Shore Lit and the Academy Art Museum are pleased to present a free book talk with acclaimed author Lauren Francis-Sharma, author of the new novel Casualties of Truth (Grove Atlantic, February 2025).
Casualties of Truth is the winner of the Independent Publishers IPPY Award for Literary Fiction in Silver and was named one of Electric Literature’s “48 Books by Women of Color to Read in 2025.”
Opening with the death of a white police officer in 1996 Johannesburg, the novel alternates between Prudence Wright’s past and her present. Prudence doesn’t like to think about the summer she spent in South Africa twenty years ago, observing the country’s Truth and Reconciliation Commission hearings as a young law student. But when an acquaintance from Johannesburg tracks her down, she finds she doesn’t have a choice. Taut and literary, the novel is “a brutal history lesson in the guise of a thriller,” writes the New York Times Book Review.
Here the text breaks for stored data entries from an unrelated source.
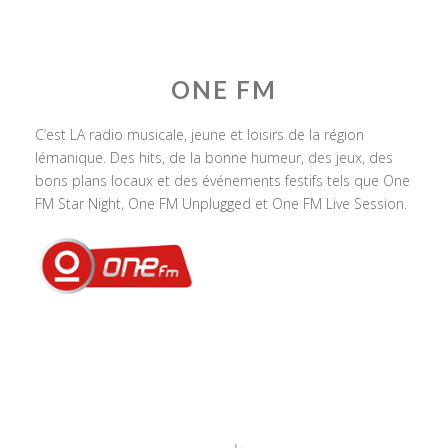
ONE FM
C’est LA radio musicale, jeune et loisirs de la région
lémanique. Des hits, de la bonne humeur, des jeux, des
bons plans locaux et des événements festifs tels que One
FM Star Night, One FM Unplugged et One FM Live Session.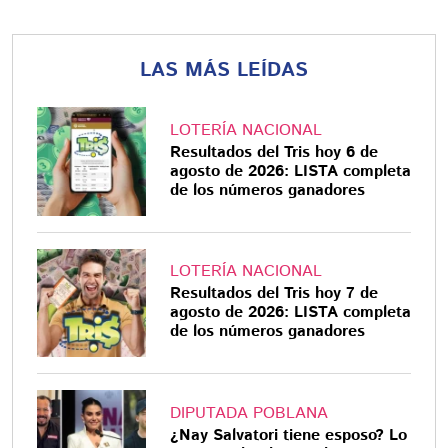
LAS MÁS LEÍDAS
LOTERÍA NACIONAL
Resultados del Tris hoy 6 de
agosto de 2026: LISTA completa
de los números ganadores
LOTERÍA NACIONAL
Resultados del Tris hoy 7 de
agosto de 2026: LISTA completa
de los números ganadores
DIPUTADA POBLANA
¿Nay Salvatori tiene esposo? Lo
This book talk is presented in conversation with the AAM exhibition Anita Groener: To the Edge of the World, in which Dutch-born, Ireland-based artist Anita Groener uses humble materials—twigs, cardboard, cut paper—to explore themes of loss, displacement, and resilience. Her intricately constructed sculptures and drawings reflect on the shared human impact of migration, conflict, and remembrance..
Francis-Sharma will be in conversation with Shore Lit Founder-Director Kerry Folan at the Academy Art Museum at 6:00 pm on Friday, October 3. This event is free and open to the public. Reservations are requested. For questions about accessibility for this event, please email Kerry Folan [email protected].
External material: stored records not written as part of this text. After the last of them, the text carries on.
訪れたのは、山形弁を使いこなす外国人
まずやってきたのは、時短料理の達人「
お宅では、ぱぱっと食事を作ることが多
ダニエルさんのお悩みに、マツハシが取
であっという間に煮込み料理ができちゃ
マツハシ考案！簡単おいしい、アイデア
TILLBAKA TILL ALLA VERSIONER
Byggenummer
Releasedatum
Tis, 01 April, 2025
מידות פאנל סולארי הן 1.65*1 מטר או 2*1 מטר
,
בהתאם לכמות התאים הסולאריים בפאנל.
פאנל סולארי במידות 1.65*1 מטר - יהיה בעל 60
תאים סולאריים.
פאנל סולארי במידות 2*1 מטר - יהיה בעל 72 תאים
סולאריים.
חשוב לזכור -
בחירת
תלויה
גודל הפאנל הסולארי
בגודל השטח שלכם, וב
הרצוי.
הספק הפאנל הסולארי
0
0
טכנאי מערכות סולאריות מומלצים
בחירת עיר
Lauren Francis-Sharma is a child of Trinidadian immigrants and has written about the Caribbean in her critically acclaimed novels, ’Til the Well Runs Dry and Book of the Little Axe, which was a finalist for the Hurston/Wright Legacy Award. She holds a degree in English Literature with a minor in African-American Studies from the University of Pennsylvania, a J.D. from the University of Michigan Law School, and an MFA from the MFA Program for Writers at Warren Wilson College. A book reviewer for the San Francisco Chronicle and a MacDowell Fellow, she is also the Assistant Director of Bread Loaf Writers’ Conference at Middlebury College.